Rob Bensinger comments on Why all the fuss about recursive self-improvement?

Rob Bensinger 12 Jun 2022 23:41 UTC
7 points
6
Other issues with “just stop at human-level” include:
- We don’t actually know how to usefully measure or upper-bound the capability of an AGI. Relying on past trends in ‘how much performance tends to scale with compute’ seems extremely unreliable and dangerous to me when you first hit AGI. And it becomes completely unreliable once the system is potentially modeling its operators and adjusting its visible performance in attempts to influence operators’ beliefs.
- AI will never have the exact same skills as humans. At some levels, AI might be subhuman in many ways, superhuman in many others, and roughly par-human in still others. Safety in that case will depend on the specific skills the AI does or doesn’t have.
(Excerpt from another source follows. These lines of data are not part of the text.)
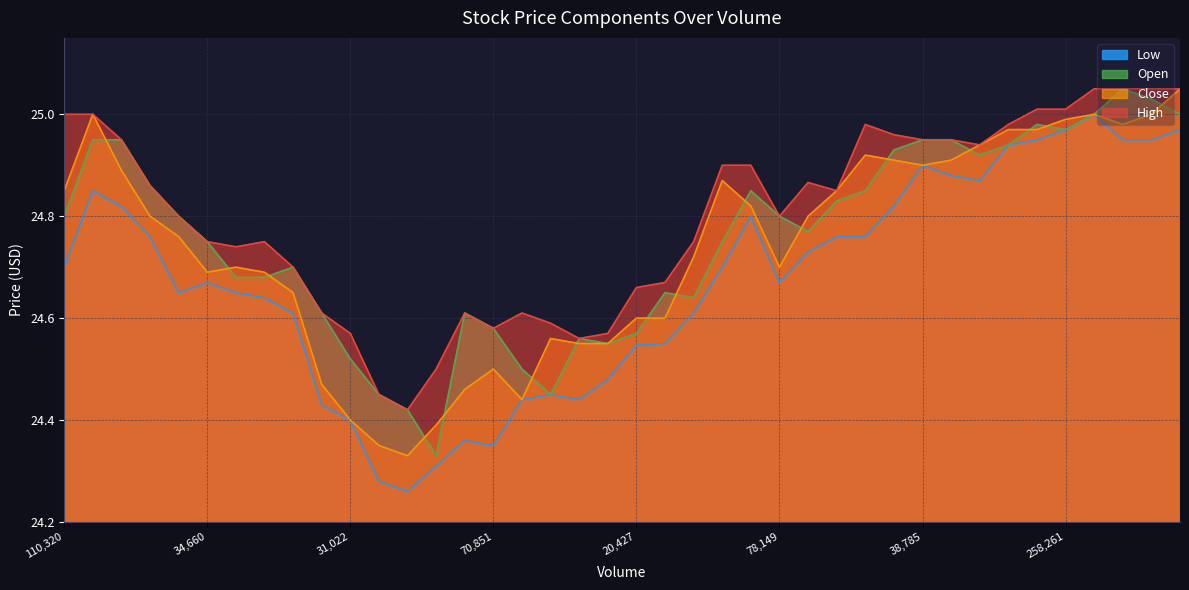

What is the sum of the High values at 32520 and 31525?

49.1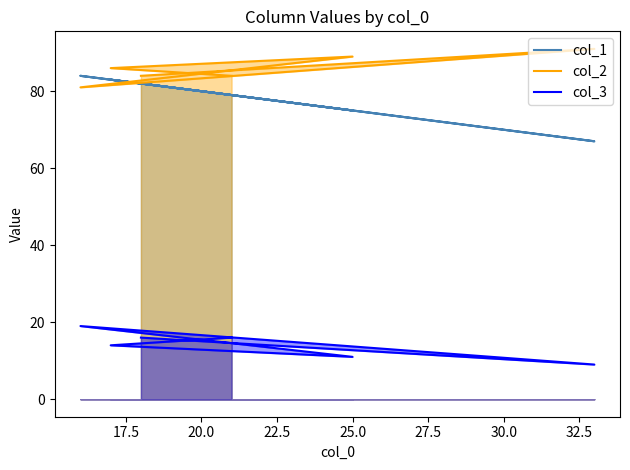

What is the greatest value displayed?

91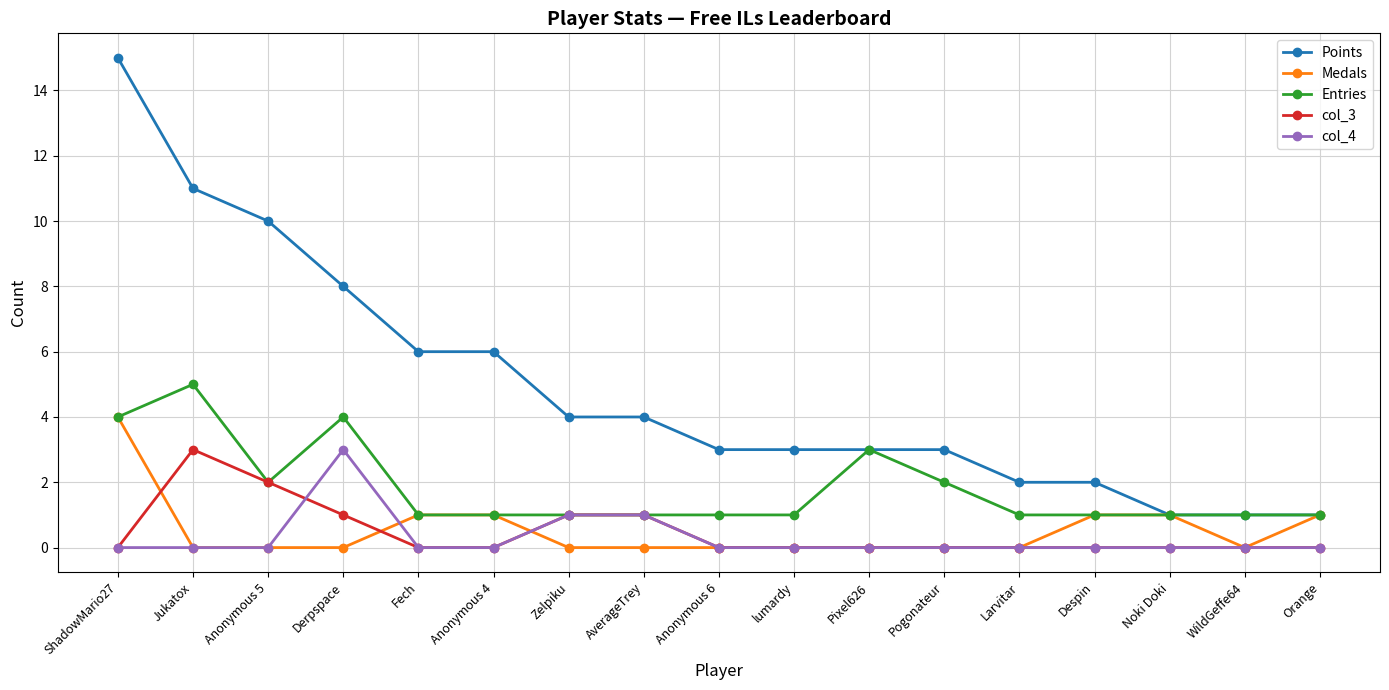

How many Entries values are between 1 and 2?

13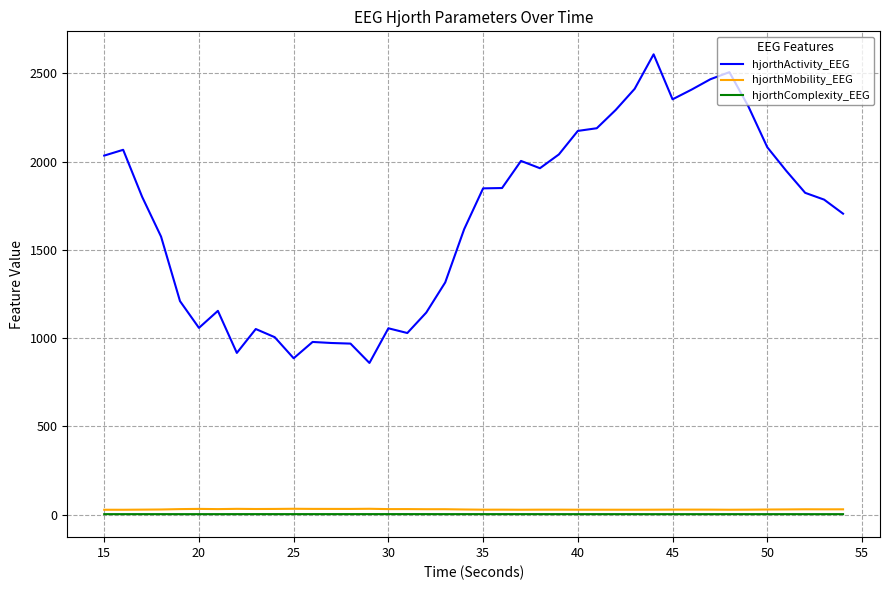

Which series has the widest spread of values?

hjorthActivity_EEG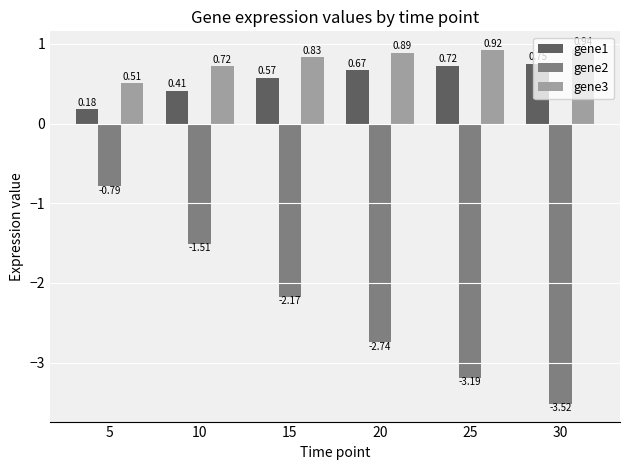

Which series has the largest total across all categories?

gene3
- Usefulness/relevance will also depend on the specific skills the AI has. Some “human-level AIs” may be useless for pivotal acts, even if you know how to perfectly align them.
I endorse “don’t crank your first AGI systems up to maximum”—cranking up to maximum seems obviously suicidal to me. Limiting capabilities is absolutely essential.
But I don’t think this solves the problem on its own, and I think achieving this will be more complicated and precarious than the phrasing “human-level AI” might suggest.